In is latest intervention here in The Bahamas, Griffith incorporated a motif that he has been working with for the past few years. His Junkanoo costumes were abstracted forms of the humming bird.

“The humming bird is an image that is always so representative of the Caribbean,” said the artist, who, in working with the motif over the years, has learned of the aggressive and territorial nature of the bird. Griffith’s preoccupation with the humming bird has been about exploring ways to “take that image and turn it into something more than what it really is, and in doing that it kind of exposes who we really are in a sense.”

The Junkanoo costume forms included abstract swans as well. Griffith used the swan, with its association with elegance and grandeur, to represent the magnitude of the tourism product he found on arriving in The Bahamas. Yet at the same time the swan, a form assumed by Zeus in Greek mythology to rape a woman, represents the dubious nature of the industry with its potential for negative effects on local culture.

Together the abstracted forms and their new interpretations of known images also point to Griffith’s efforts to create a new Caribbean mythology.

“We grow up hearing all these mythologies about people that live in the Caribbean but … where are the new mythologies for the time we live in now?
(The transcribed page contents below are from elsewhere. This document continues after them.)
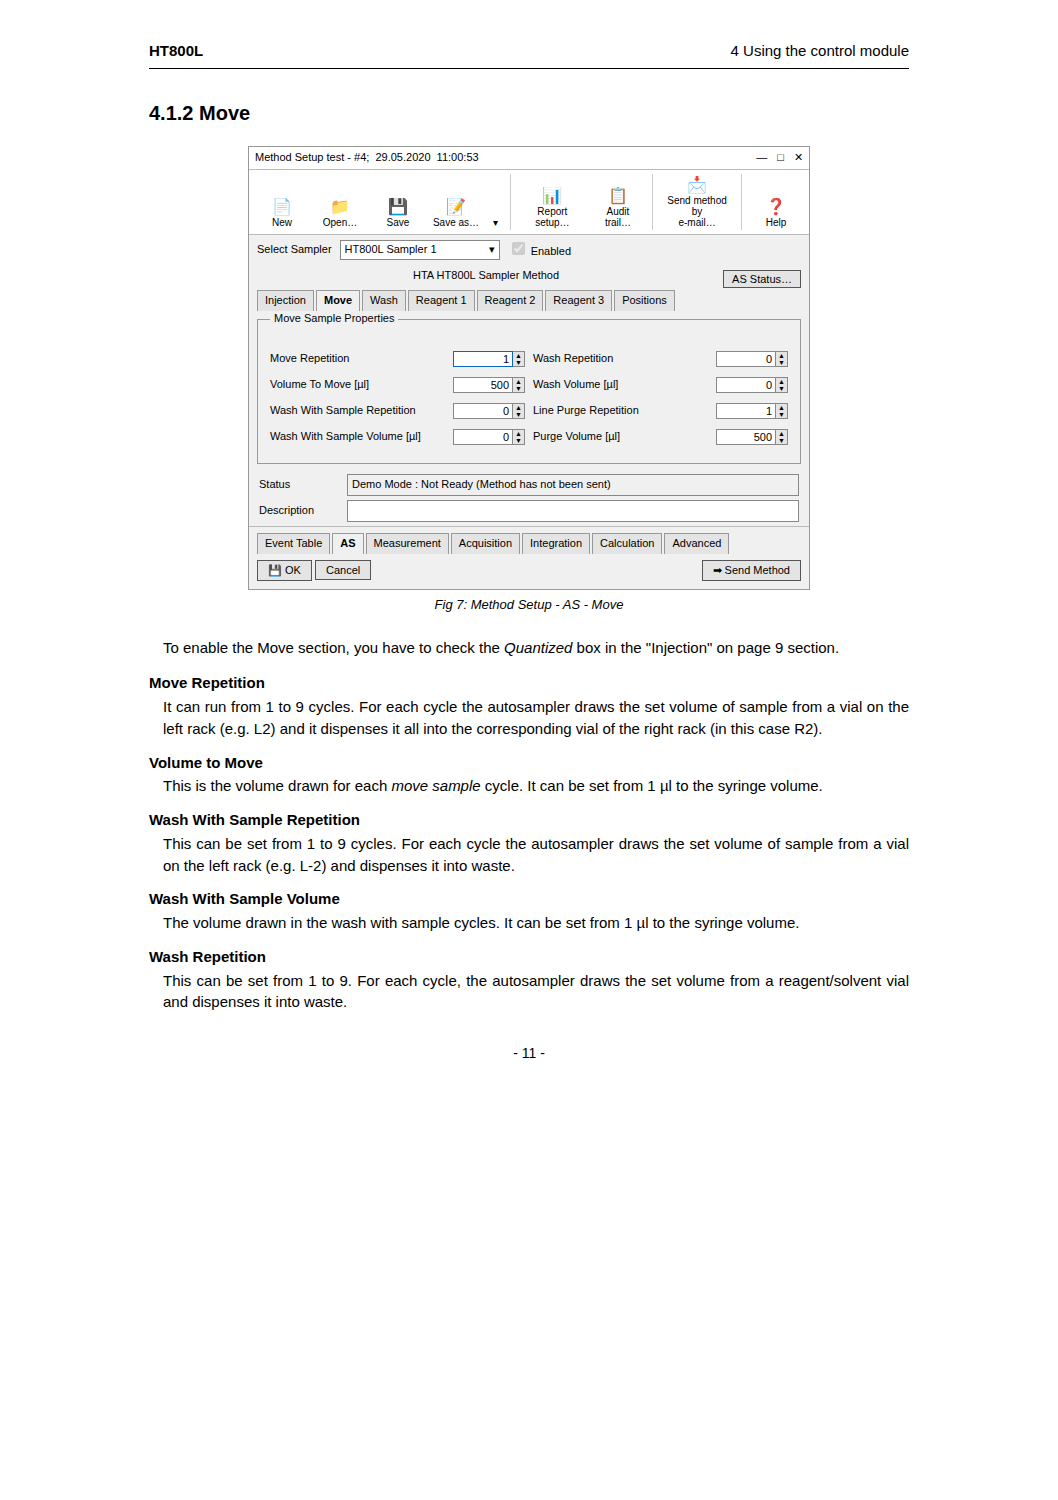HT800L
4 Using the control module
4.1.2 Move
Method Setup test - #4; 29.05.2020 11:00:53 —□✕
📄New
📁Open…
💾Save
📝Save as…
▾
📊Report setup…
📋Audit trail…
📩Send method by
e-mail…
❓Help
Select Sampler HT800L Sampler 1▾ Enabled
AS Status… HTA HT800L Sampler Method
Injection
Move
Wash
Reagent 1
Reagent 2
Reagent 3
Positions
Move Sample Properties
Move Repetition ▲▼ Wash Repetition ▲▼ Volume To Move [µl] ▲▼ Wash Volume [µl] ▲▼ Wash With Sample Repetition ▲▼ Line Purge Repetition ▲▼ Wash With Sample Volume [µl] ▲▼ Purge Volume [µl] ▲▼
Status
Demo Mode : Not Ready (Method has not been sent)
Description
Event Table
AS
Measurement
Acquisition
Integration
Calculation
Advanced
💾 OK Cancel
➡ Send Method
Fig 7: Method Setup - AS - Move
To enable the Move section, you have to check the Quantized box in the "Injection" on page 9 section.
Move Repetition
It can run from 1 to 9 cycles. For each cycle the autosampler draws the set volume of sample from a vial on the left rack (e.g. L2) and it dispenses it all into the corresponding vial of the right rack (in this case R2).
Volume to Move
This is the volume drawn for each move sample cycle. It can be set from 1 µl to the syringe volume.
Wash With Sample Repetition
This can be set from 1 to 9 cycles. For each cycle the autosampler draws the set volume of sample from a vial on the left rack (e.g. L-2) and dispenses it into waste.
Wash With Sample Volume
The volume drawn in the wash with sample cycles. It can be set from 1 µl to the syringe volume.
Wash Repetition
This can be set from 1 to 9. For each cycle, the autosampler draws the set volume from a reagent/solvent vial and dispenses it into waste.
- 11 -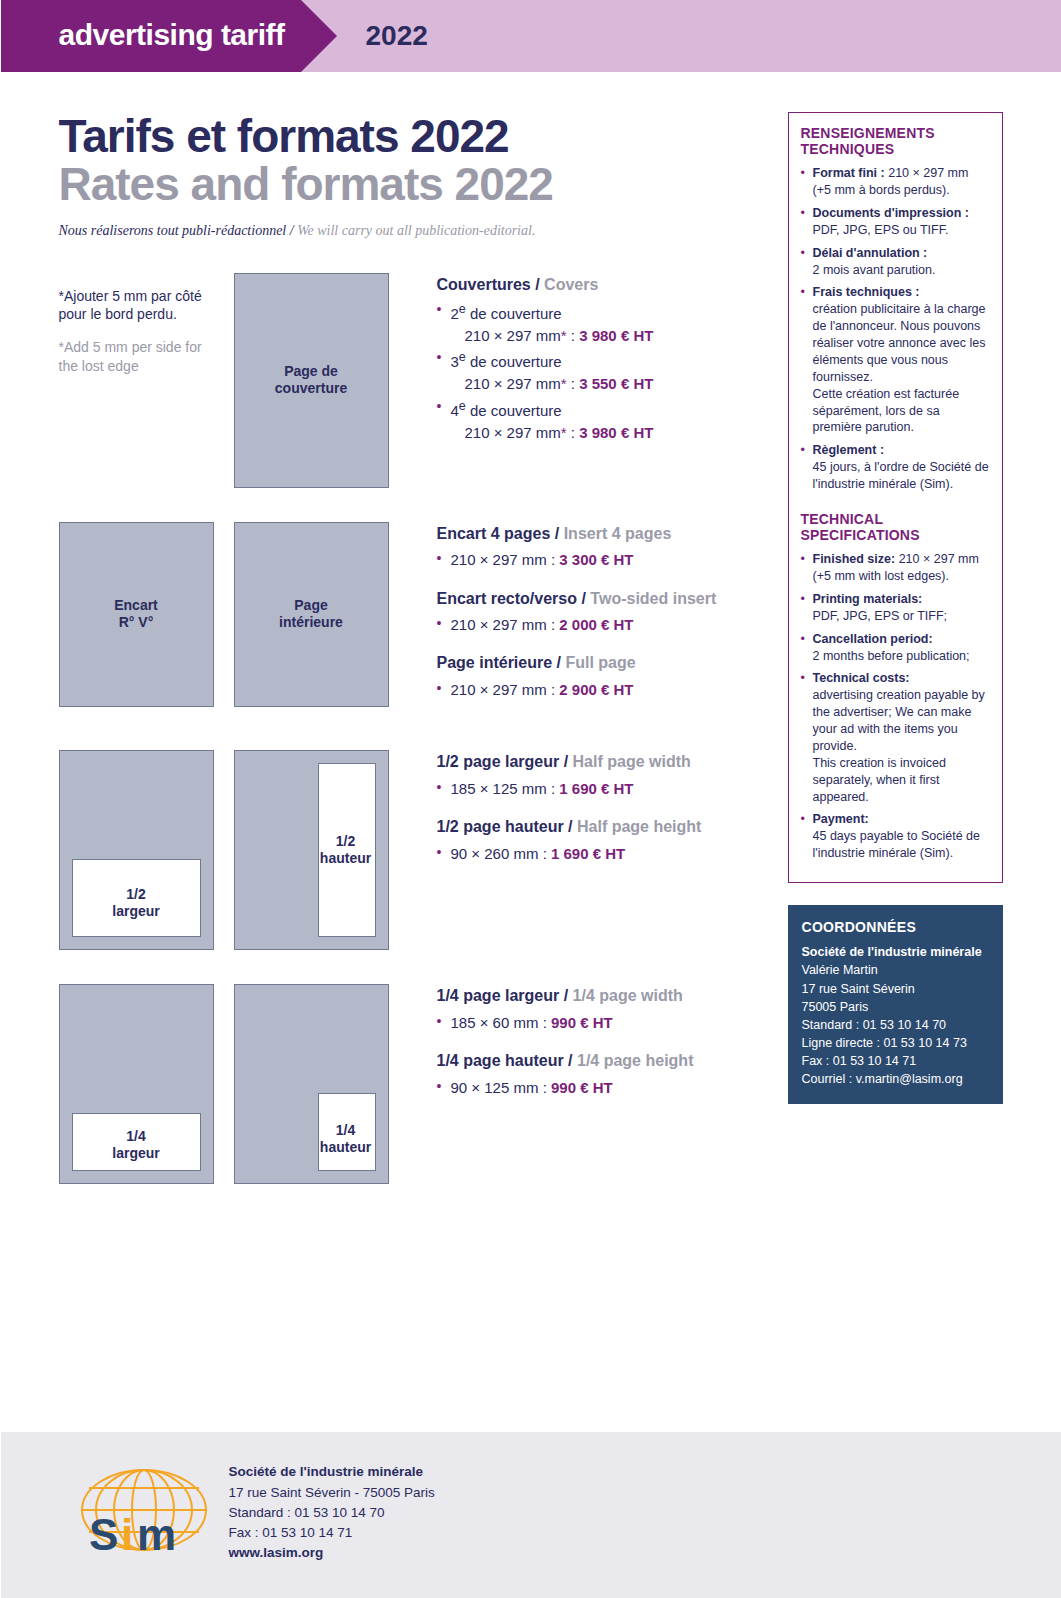advertising tariff
2022
Tarifs et formats 2022
Rates and formats 2022
Nous réaliserons tout publi-rédactionnel / We will carry out all publication-editorial.
*Ajouter 5 mm par côté pour le bord perdu.
*Add 5 mm per side for the lost edge
Page de
couverture
Couvertures / Covers
2e de couverture
210 × 297 mm* : 3 980 € HT
3e de couverture
210 × 297 mm* : 3 550 € HT
4e de couverture
210 × 297 mm* : 3 980 € HT
Encart
R° V°
Page
intérieure
Encart 4 pages / Insert 4 pages
210 × 297 mm : 3 300 € HT
Encart recto/verso / Two-sided insert
210 × 297 mm : 2 000 € HT
Page intérieure / Full page
210 × 297 mm : 2 900 € HT
1/2
largeur
1/2
hauteur
1/2 page largeur / Half page width
185 × 125 mm : 1 690 € HT
1/2 page hauteur / Half page height
90 × 260 mm : 1 690 € HT
1/4
largeur
1/4
hauteur
1/4 page largeur / 1/4 page width
185 × 60 mm : 990 € HT
1/4 page hauteur / 1/4 page height
90 × 125 mm : 990 € HT
RENSEIGNEMENTS
TECHNIQUES
Format fini : 210 × 297 mm (+5 mm à bords perdus).
Documents d'impression : PDF, JPG, EPS ou TIFF.
Délai d'annulation :
2 mois avant parution.
Frais techniques :
création publicitaire à la charge de l'annonceur. Nous pouvons réaliser votre annonce avec les éléments que vous nous fournissez.
Cette création est facturée séparément, lors de sa première parution.
Règlement :
45 jours, à l'ordre de Société de l'industrie minérale (Sim).
TECHNICAL
SPECIFICATIONS
Finished size: 210 × 297 mm (+5 mm with lost edges).
Printing materials:
PDF, JPG, EPS or TIFF;
Cancellation period:
2 months before publication;
Technical costs:
advertising creation payable by the advertiser; We can make your ad with the items you provide.
This creation is invoiced separately, when it first appeared.
Payment:
45 days payable to Société de l'industrie minérale (Sim).
COORDONNÉES
Société de l'industrie minérale
Valérie Martin
17 rue Saint Séverin
75005 Paris
Standard : 01 53 10 14 70
Ligne directe : 01 53 10 14 73
Fax : 01 53 10 14 71
Courriel : v.martin@lasim.org
S i m
Société de l'industrie minérale
17 rue Saint Séverin - 75005 Paris
Standard : 01 53 10 14 70
Fax : 01 53 10 14 71
www.lasim.org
All of the images are based on things we are familiar with but at the same time they’re not so familiar,” he said.

As for his other artistic interventions, some of which he has performed with curator Claire Tancons, Griffith said that public reaction has varied.

“We have been able to do some interventions into different spaces and communities and there has been positive reactions as well as negative. But we’ve been able to learn from those interactions, and I think we’ve learned that there’s a big relationship between the artist and the people.”

At the time of the interview Griffith said that he was still assessing the reaction to his presentation at Junkanoo. He did say, though, that he has been able to learn more about the region through such projects.

“This work kind of helps me understand these islands a lot more, and I guess that’s where the dialogue begins.”

An installation by Marlon Griffith at Popopstudios.